Ou encore continuer de jouer au chat et à la souris avec les attaquants belges, comme ici avec Openda. Verbruggen va d’abord relancer court à la main avec Van de Ven…
… lequel va lui remettre rapidement le ballon…
… Openda est sorti au pressing, Verbruggen joue avec le feu, mais le décalage est créé.
Lors de sa signature à Anderlecht en provenance du NAC Breda lors de l’été 2020, le journal néerlandais titrait sobrement : « Anderlecht dépouille le NAC du joyau de la couronne ». Le débarquement du géant batave de 193 centimètres en Belgique ne s’est pas fait seul, mais en lien avec celui de Jelle ten Rouwelaar, son entraîneur des gardiens au NAC, lui aussi recruté par Anderlecht en 2020, aujourd’hui avec Kompany à Burnley. Ten Rouwelaar a été à la base du développement de Bart Verbruggen, principalement dans tout ce qui touche au jeu au pied, et a aussi été très précieux pour aider le jeune gardien à surpasser le décès brutal de son père, en janvier 2021. Le prodige a également reçu plusieurs conseils de l’ancienne référence du PSV Ronald Waterreus. Ce dernier s’amuse même régulièrement à qualifier Verbruggen de Sander Westerveld 2.0, ce qui dit deux, trois choses des qualités du gosse sur sa ligne et dans le un-contre-un.
Et on a revu ces qualités face à la Belgique, d’abord sur ce duel avec Openda, où Bart Verbruggen est vite venu manger du temps à l’attaquant du RC Lens…
… tout en gardant les épaules dans l’axe du but, ne cédant alors aucune information à son vis-à-vis…
… avant de s’imposer d’une main ferme.
Autre situation au début du dernier quart d’heure où à la suite d’une déviation d’Openda, Balikwisha va se retrouver dans une position idéale…
… mais Verbruggen ne va encore ouvrir aucune porte et réduire le champ de vision de sa proie…
… avant de sortir son pied façon Dominik Hašek.

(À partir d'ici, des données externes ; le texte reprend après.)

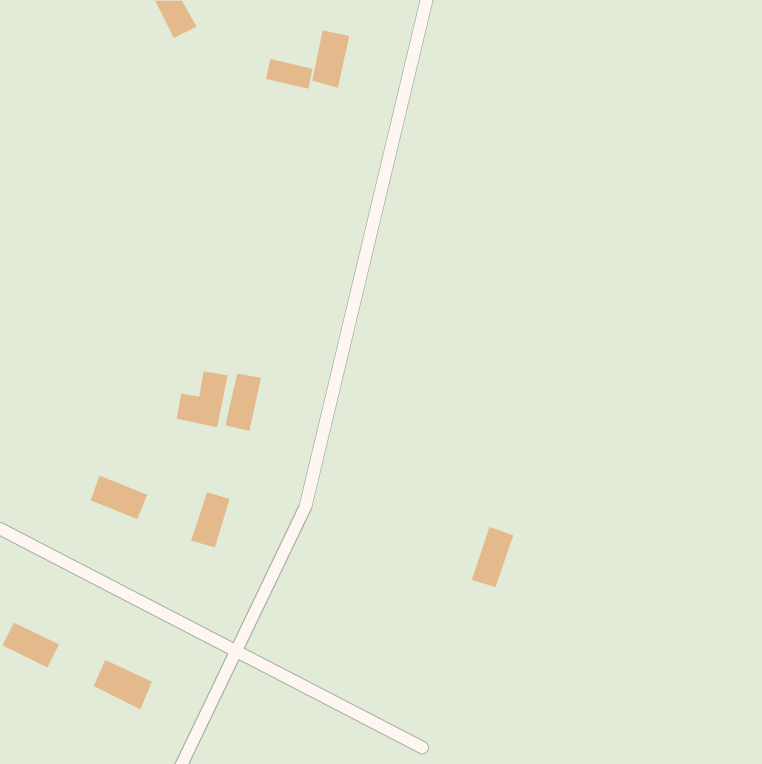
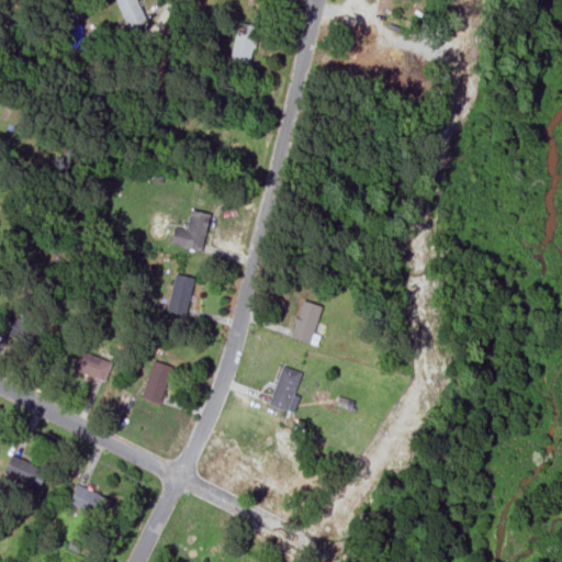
building: [265,58,313,89] -> none
building: [176,371,228,428] -> [171,211,210,252]
building: none -> [292,301,322,345]
building: [471,526,514,588] -> [269,367,301,412]

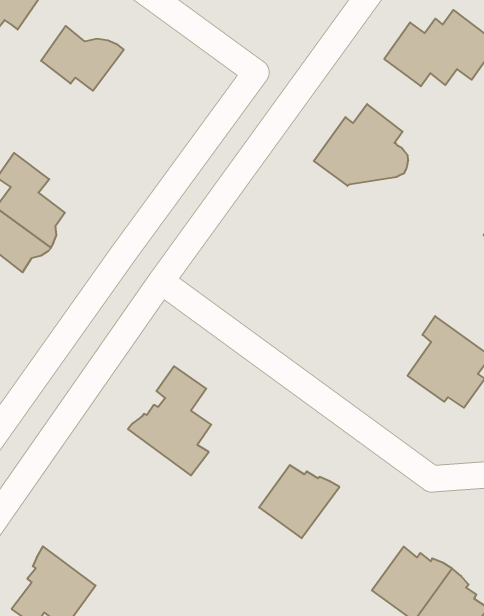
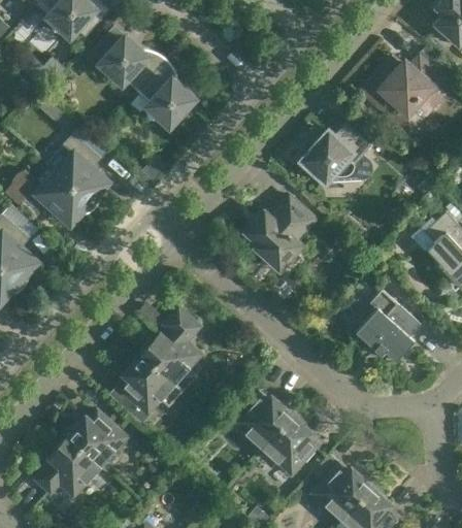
building: none -> [137,62,190,126]
building: none -> [244,196,315,271]
building: none -> [109,352,182,424]
building: none -> [261,412,318,476]
building: none -> [63,410,127,468]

Également auteur d’une sortie décisive dans la profondeur devant Openda et d’une superbe claquette devant Balikwisha, Bart Verbruggen, convoqué pour la première fois avec les A de son pays en mars, a donné le ton d’un Euro qui a débuté fort pour les gardiens, Lucas Chevalier et Daniel Peretz ayant aussi déjà fait des miracles. La suite de son tournoi sera à suivre, comme celui d’autres promesses (Kashchuk, De Winter, Rodri, Garner, Colwill, Sergio Gomez, Lukeba, Barcola, Turgeman, Bobb), mais aussi sa saison prochaine : Brighton l’attend, Roberto De Zerbi aussi, et sa chance est d’avoir aujourd’hui un sélectionneur, Erwin van de Looi, qui le prépare aux petits oignons pour cette prochaine étape.